Generally though, while I think the passing around of state through effects can be useful it isn't the most convincing use of effects. I mention it more for "here's another benefit they can have" rather than "here's this amazing reason you should definitely use them for"
jfecher
·el año pasado·discuss
> As I understand it, AE on low level is implemented as a longjmp instruction with register handling (so you can resume).

Not quite. setjmp/lonjmp as they exist in C at least can jump up the call stack but not back down. I mention this at the end of the article but each language implements algebraic effects differently, and efficiency has improved in recent years. Languages can also optimize the effect differently based on how the handler is defined:

- Handlers which are tail-resumptive can implement the effect as a normal closure call.

- Handlers which don't call resume can be implemented as an exception or just return an error value at every step until the function exits the handler.

- Handlers which perform work after resume is called (e.g. `| my_effect x -> foo (); resume (); bar ()` can be implemented with e.g. segmented call stacks.

- Handlers where resume is called multiple times need an equivalent of a delimited continuation.

Another way to implement these generally is to transform the effects into monads. For any set of effects you can translate it into a monad transformer where each effect is its own monad, or the free monad can be used as well. The cost in this approach is often from boxing closures passed to the bind function.

Koka has its own approach where it translates effects to capability passing then bubbles them up to the handler (returns an error value until it gets to the handler).

With just a few restrictions you can even specialize effects & handlers out of the program completely. This is what Effekt does.

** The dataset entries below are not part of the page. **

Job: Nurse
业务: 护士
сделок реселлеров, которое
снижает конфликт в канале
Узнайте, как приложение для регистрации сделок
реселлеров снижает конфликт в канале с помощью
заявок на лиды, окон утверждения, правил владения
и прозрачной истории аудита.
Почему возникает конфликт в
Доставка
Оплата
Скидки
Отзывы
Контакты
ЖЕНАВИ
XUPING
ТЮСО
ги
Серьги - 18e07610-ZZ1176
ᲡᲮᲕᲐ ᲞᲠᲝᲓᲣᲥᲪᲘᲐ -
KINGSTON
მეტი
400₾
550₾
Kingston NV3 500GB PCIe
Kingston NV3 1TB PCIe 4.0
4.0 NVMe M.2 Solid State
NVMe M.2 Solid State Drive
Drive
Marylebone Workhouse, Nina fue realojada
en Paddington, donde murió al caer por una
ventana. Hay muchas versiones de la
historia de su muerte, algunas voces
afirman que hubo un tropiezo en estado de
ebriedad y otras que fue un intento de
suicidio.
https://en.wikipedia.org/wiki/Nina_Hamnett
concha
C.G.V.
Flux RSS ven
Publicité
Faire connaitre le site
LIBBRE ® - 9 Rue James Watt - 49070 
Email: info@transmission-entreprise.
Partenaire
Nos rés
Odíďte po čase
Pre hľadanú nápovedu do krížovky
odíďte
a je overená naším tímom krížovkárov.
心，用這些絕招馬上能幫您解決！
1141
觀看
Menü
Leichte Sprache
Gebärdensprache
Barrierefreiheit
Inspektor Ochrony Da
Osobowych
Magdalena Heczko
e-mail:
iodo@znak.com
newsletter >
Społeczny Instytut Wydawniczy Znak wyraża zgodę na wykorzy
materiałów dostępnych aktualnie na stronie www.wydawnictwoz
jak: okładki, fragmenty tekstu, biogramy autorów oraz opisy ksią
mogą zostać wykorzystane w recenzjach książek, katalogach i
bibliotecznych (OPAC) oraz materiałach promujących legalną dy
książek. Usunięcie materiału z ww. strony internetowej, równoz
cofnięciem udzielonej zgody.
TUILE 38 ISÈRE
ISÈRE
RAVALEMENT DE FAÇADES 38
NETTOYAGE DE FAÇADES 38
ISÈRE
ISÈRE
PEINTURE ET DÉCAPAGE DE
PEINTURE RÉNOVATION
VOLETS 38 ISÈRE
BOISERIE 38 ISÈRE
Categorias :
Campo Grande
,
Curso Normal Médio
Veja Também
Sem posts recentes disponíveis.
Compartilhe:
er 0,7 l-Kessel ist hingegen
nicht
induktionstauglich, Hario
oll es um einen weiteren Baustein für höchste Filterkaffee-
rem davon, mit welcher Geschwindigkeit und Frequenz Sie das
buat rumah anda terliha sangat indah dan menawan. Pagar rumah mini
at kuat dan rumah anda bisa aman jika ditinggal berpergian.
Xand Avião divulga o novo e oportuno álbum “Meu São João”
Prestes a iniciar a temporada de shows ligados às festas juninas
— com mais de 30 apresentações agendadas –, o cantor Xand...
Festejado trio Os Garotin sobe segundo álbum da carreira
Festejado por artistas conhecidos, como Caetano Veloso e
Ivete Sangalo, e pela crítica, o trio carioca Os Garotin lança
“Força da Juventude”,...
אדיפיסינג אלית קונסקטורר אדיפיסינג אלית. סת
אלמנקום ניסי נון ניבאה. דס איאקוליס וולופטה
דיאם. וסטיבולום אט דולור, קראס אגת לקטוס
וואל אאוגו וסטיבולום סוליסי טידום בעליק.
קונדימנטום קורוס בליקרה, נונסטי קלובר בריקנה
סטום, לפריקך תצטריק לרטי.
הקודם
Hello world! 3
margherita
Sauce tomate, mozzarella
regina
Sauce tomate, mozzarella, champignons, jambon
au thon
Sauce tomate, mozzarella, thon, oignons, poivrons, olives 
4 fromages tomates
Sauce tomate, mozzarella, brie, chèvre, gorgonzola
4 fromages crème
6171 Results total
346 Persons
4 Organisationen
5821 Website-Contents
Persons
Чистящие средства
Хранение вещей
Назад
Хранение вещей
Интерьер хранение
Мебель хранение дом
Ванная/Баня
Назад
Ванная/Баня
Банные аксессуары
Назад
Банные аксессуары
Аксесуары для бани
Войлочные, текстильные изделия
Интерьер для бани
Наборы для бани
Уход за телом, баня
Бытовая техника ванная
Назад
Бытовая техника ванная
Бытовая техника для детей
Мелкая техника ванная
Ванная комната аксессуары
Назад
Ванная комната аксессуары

There really are a lot of options here. I have some links at the end of the article in the foot notes on papers for Koka and Effekt that implement the approaches above if you're interested.
jfecher
·el año pasado·discuss
If the database effect wrote to a file it'd require the `IO` effect and code using it would need that effect as well. A compiler can generally show a function to be free of most side effects if it uses no effects. The exceptions to this are things like divergence. As long as the language is Turing complete you can't prove it won't loop forever of course. Another exception could be extern functions which the compiler can't verify the correctness of the type signature. Different languages handle these differently but if users are allowed to write any (and the language doesn't force them to have an IO effect) then they can be a source of unsafety. Languages like Koka and Effekt are considered pure though and enforce this through their effect systems.
jfecher
·el año pasado·discuss
Developer of Ante here. Functions in languages with effect systems are usually effect polymorphic. You can see the example in the article of a polymorphic map function which accepts functions performing any effect(s) including no effect(s). For this reason effect systems are one of the solutions to the "what color is your function" problem.
jfecher
·el año pasado·discuss
Author of Ante here - it actually already has an (extremely basic) LSP. Tooling more or less required for new languages out of the gate these days and I'm eyeing the debugging experience too to see if I can get replayability at least in debug mode by default.